N+1 Query Problem — Deep Dive

Eliminate N+1 queries with advanced SQLAlchemy and Django techniques including lazy='raise', custom prefetching, and automated detection in CI.

Anatomy of N+1 in SQL

To understand the fixes, you need to see what the database actually does.

The N+1 pattern

-- Query 1: fetch all orders
SELECT id, customer_id, total FROM orders;
-- Returns 100 rows

-- Queries 2-101: one per order
SELECT id, name, email FROM customers WHERE id = 1;
SELECT id, name, email FROM customers WHERE id = 2;
SELECT id, name, email FROM customers WHERE id = 3;
-- ... 97 more

The JOIN fix (select_related / joinedload)

-- Single query with LEFT JOIN
SELECT orders.id, orders.total, customers.id, customers.name, customers.email
FROM orders
LEFT JOIN customers ON orders.customer_id = customers.id;

One query, all data. The trade-off: if a customer has 50 orders, the customer’s data is repeated 50 times in the result set, increasing network transfer size.

The IN-query fix (prefetch_related / selectinload)

-- Query 1: fetch orders
SELECT id, customer_id, total FROM orders;

-- Query 2: fetch all relevant customers in one shot
SELECT id, name, email FROM customers WHERE id IN (1, 2, 3, ..., 47);

Two queries regardless of order count. The ORM matches customers to orders in Python memory. This avoids data duplication and works well with one-to-many and many-to-many relationships.

SQLAlchemy strategies in depth

Preventing N+1 with lazy=“raise”

The most effective prevention is making lazy loading impossible:

class Order(Base):
    __tablename__ = "orders"

    id: Mapped[int] = mapped_column(primary_key=True)
    customer_id: Mapped[int] = mapped_column(ForeignKey("customers.id"))

    customer: Mapped["Customer"] = relationship(lazy="raise")
    items: Mapped[list["OrderItem"]] = relationship(lazy="raise")

Now accessing order.customer without explicit eager loading raises InvalidRequestError:

# This crashes — forces you to think about loading
orders = session.scalars(select(Order)).all()
orders[0].customer  # InvalidRequestError!
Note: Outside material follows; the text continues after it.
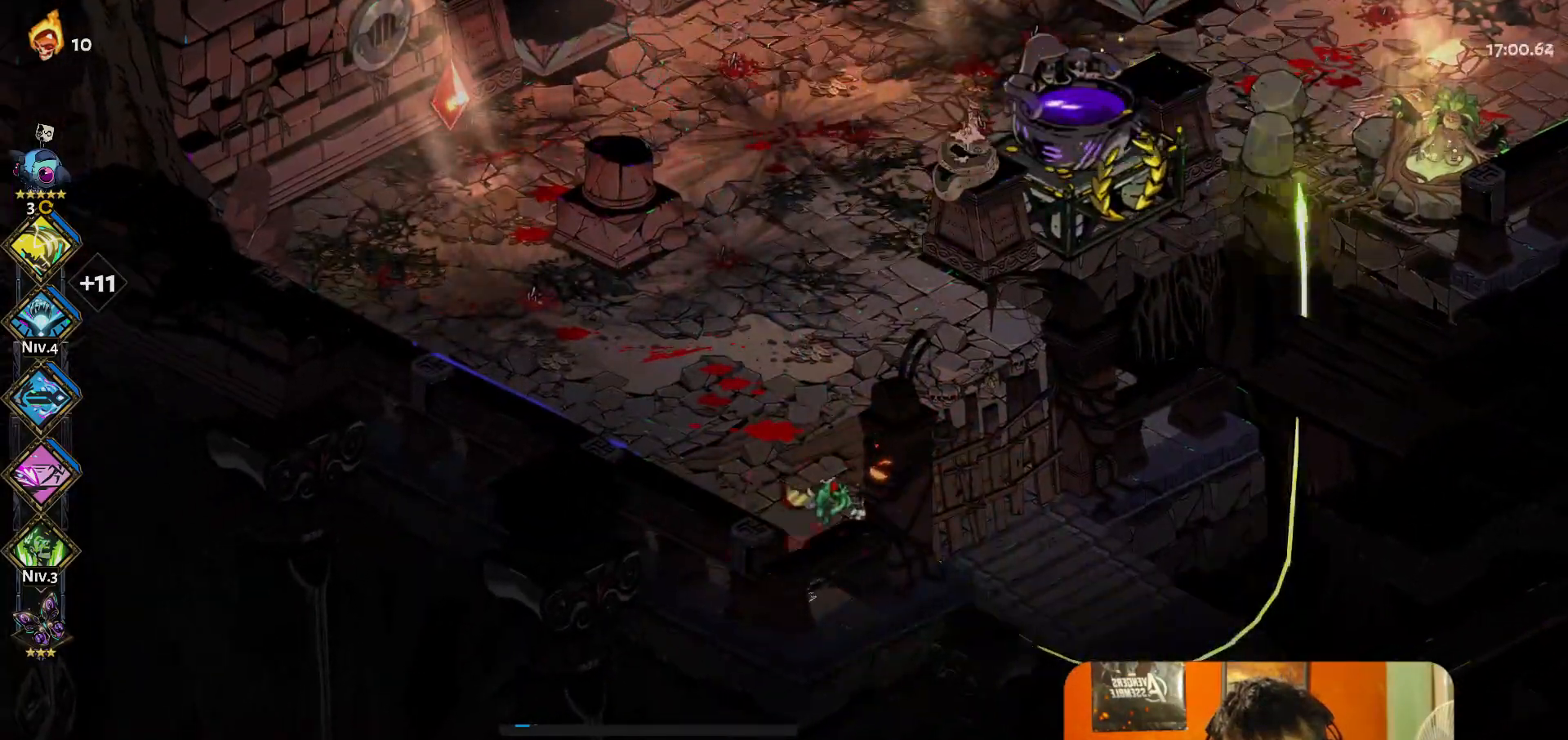
{"buttons": ["Y"], "left_stick": "center", "button_events": [[267, "Y", "down"], [383, "Y", "up"], [433, "Y", "down"]]}
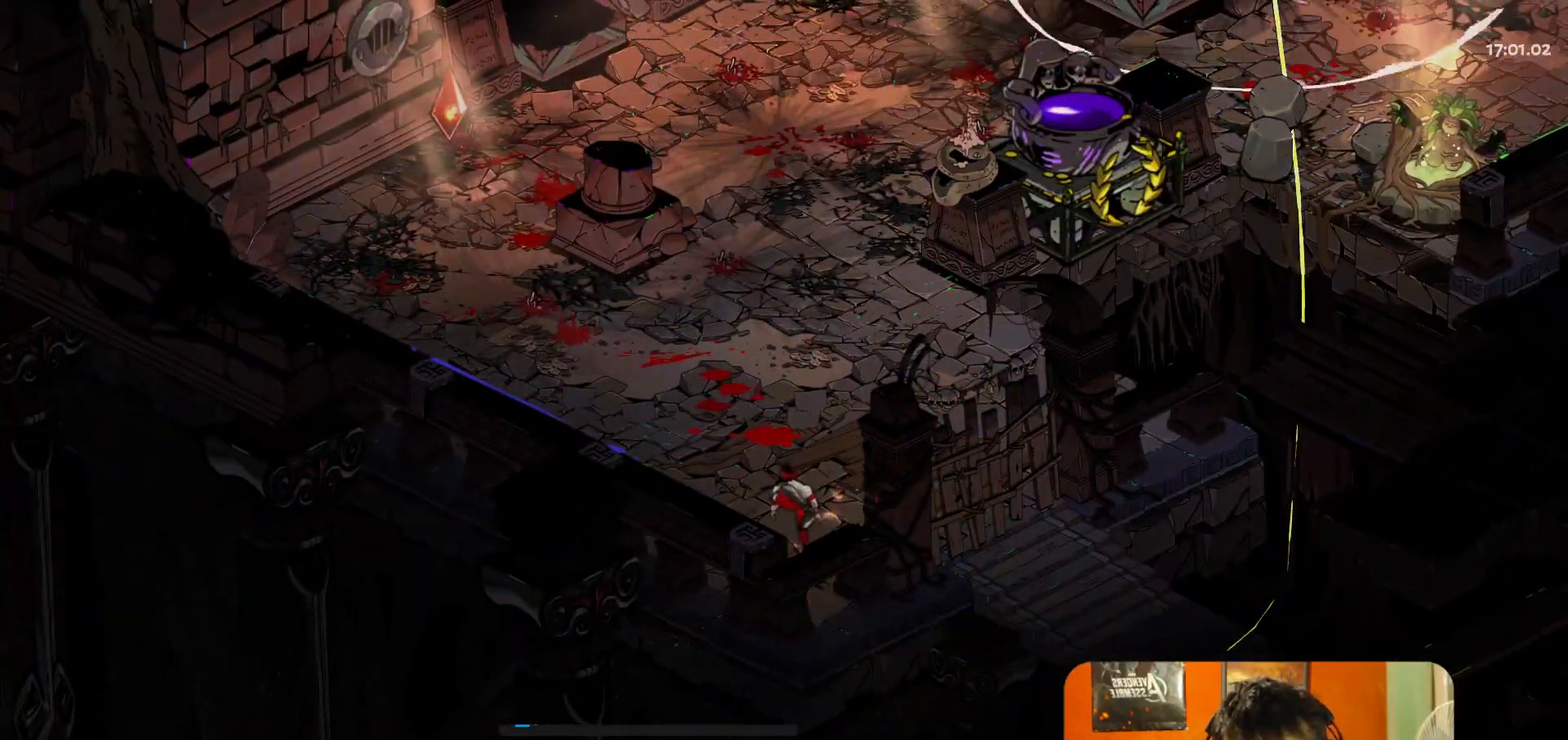
{"buttons": ["X"], "left_stick": "up", "button_events": [[17, "Y", "up"], [83, "Y", "down"], [167, "Y", "up"], [383, "X", "down"]]}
# This works — explicit loading strategy
stmt = select(Order).options(selectinload(Order.customer))
orders = session.scalars(stmt).all()
orders[0].customer  # Customer object, loaded efficiently

This shifts N+1 detection from runtime monitoring to development-time errors. Every relationship access requires an explicit loading decision.

Chaining loading strategies for nested relationships

from sqlalchemy.orm import selectinload, joinedload

# Orders → Items → Product → Category
stmt = select(Order).options(
    selectinload(Order.items)
    .joinedload(OrderItem.product)
    .selectinload(Product.category)
)

This executes:

SELECT * FROM orders (main query)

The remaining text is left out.